All change triggers our primitive brain and our biological drive to survive – it is stressful for everyone. Our pubescent or early adolescent – depending on maturity – is already in a state massive change.
They experience seemingly random changes physically, emotionally, hormonally, socially and then some have already started the unique synaptic pruning of their brains too.
So even before they venture into the new land of high school they are struggling with heightened stress levels.
When I have asked first-time high school students what worries them most about starting school, their responses are similar.
They worry about things like: getting lost, hard work, having their head flushed in a toilet, bullying, getting changed in front of other students for PE, not making friends, losing stuff (like their locker key, bags, PCs, phones), saying goodbye to fun – perceiving high school as all about marks and grades, homework, disappointing their parents (especially those in private schools), or being attacked on social media.

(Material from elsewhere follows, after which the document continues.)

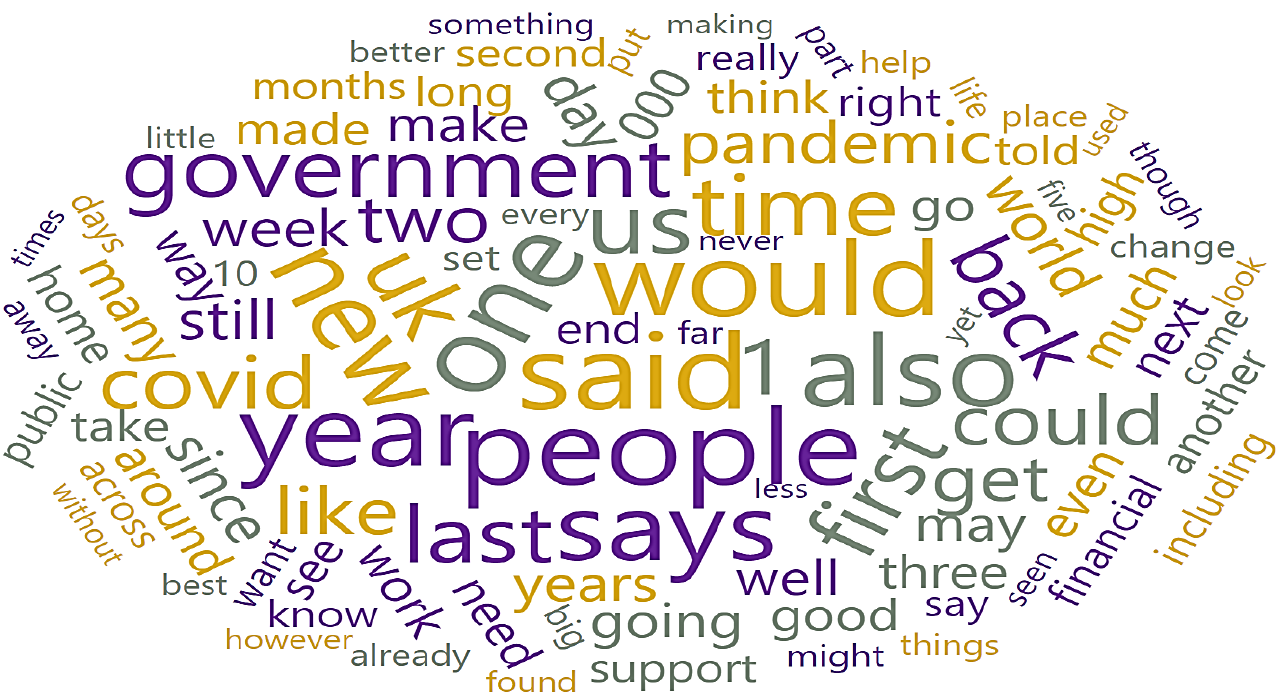
Figure 5. Visualization of Guardian Dataset Through Heat Map.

It is not helpful when grown-ups share horror stories about their experiences.
So what can you do to help?
- Talk to your kids about how change impacts everyone – that it’s normal to feel anxious and a bit scared.
- Help them get prepared. Last minute rushing adds to their fragile psyche!

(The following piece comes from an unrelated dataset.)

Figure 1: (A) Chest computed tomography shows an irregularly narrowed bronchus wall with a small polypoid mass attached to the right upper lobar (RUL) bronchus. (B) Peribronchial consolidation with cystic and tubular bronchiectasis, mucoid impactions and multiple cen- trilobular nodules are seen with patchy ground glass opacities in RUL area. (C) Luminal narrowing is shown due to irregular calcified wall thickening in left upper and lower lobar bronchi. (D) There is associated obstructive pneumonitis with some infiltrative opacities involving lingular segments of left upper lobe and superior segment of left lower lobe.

- Download the school map and plot where toilets are and key areas like science, English, technology, etc
- When they come home with their timetable – have them explain it to you make several copies (hard or digital–get them to keep one on their phone and keep a copy on the fridge. Take care to avoid over-intruding or nagging though.
- Set up a firm bedtime – having good sleep routines is one of the best ways to stay healthy as a growing adolescent.

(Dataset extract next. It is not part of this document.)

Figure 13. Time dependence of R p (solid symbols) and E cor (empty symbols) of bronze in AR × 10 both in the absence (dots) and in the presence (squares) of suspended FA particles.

- Give your kids a clear idea of what helps their brain work best – water, good food, exercise and sound sleep are essential for learning.
- Work out technology boundaries for weekdays and weekends and put some agreements in place with your adolescent. Make sure one of those boundaries is no technology or TV in the bedroom, it will help sleep and can help you stay positively connected to your teen.
- Have good quality parental controls to protect all kids in your house from inappropriate content or excessive usage.
- Encourage your kids to join an activity they already enjoy – music, dance, swimming, team sports, drama. This is a good way to make new friends or maintain existing friendships.
- Diffuse any ‘catastrophising’ from your child, especially about teachers, subjects and the like. Keep affirming the importance of getting a good education.
The value of friends
Early adolescence is a time when our sons and daughters start their biologically-driven push away from parents and are drawn to belonging more strongly to peers and friends.
By making your teen’s friends welcome in your home, you can help this process.
Also, if you can become a ‘lighthouse’ or significant caring adult ally to your teen’s friends then hopefully the parents of their friends can do the same for your son or daughter.
Many students in high school are rightfully scared about being bullied. However much of the nastiness that occurs – like rolled eyes, turning your back or random name calling – is often just meaningless and a part of growing up.
Early adolescence is a time of heightened emotions and sensitivity, and so any relational aggression hurts more deeply than before adolescence.
Sometimes it’s useful to prepare young adolescent for this by talk about things they can say in these situations.
A quick comeback like “Thanks for sharing”, “Whatever you reckon” or just nodding, smiling, shrugging and then walking away can diffuse some situations.
Sometimes role playing or practising these quick responses at home can help your newbie to manage things when ordinary nastiness happens.
Bullying is different and needs to be addressed. That in itself is a whole other article, but one thing to note is that having friends and being a good friend is the best protection from bullies so do all you can to support your teen to make and keep friends.
And make sure your teen knows they are not alone… not just at school, but there is lots of support online.
High school and its pressures are just one area of stress for our young teens.
Become as well informed as you can about the challenges of this life transition and do whatever can you to ensure your home is a ‘safe base’ for your young teen where they can feel safe, loved and secure.
Lastly if you are worried that your son or daughter seems to be struggling after the first month, make a connection to the appropriate Year advisor as that is their job to help smooth the way.
Remember every child navigates this journey differently – so aim to be fair and kind and stay positive.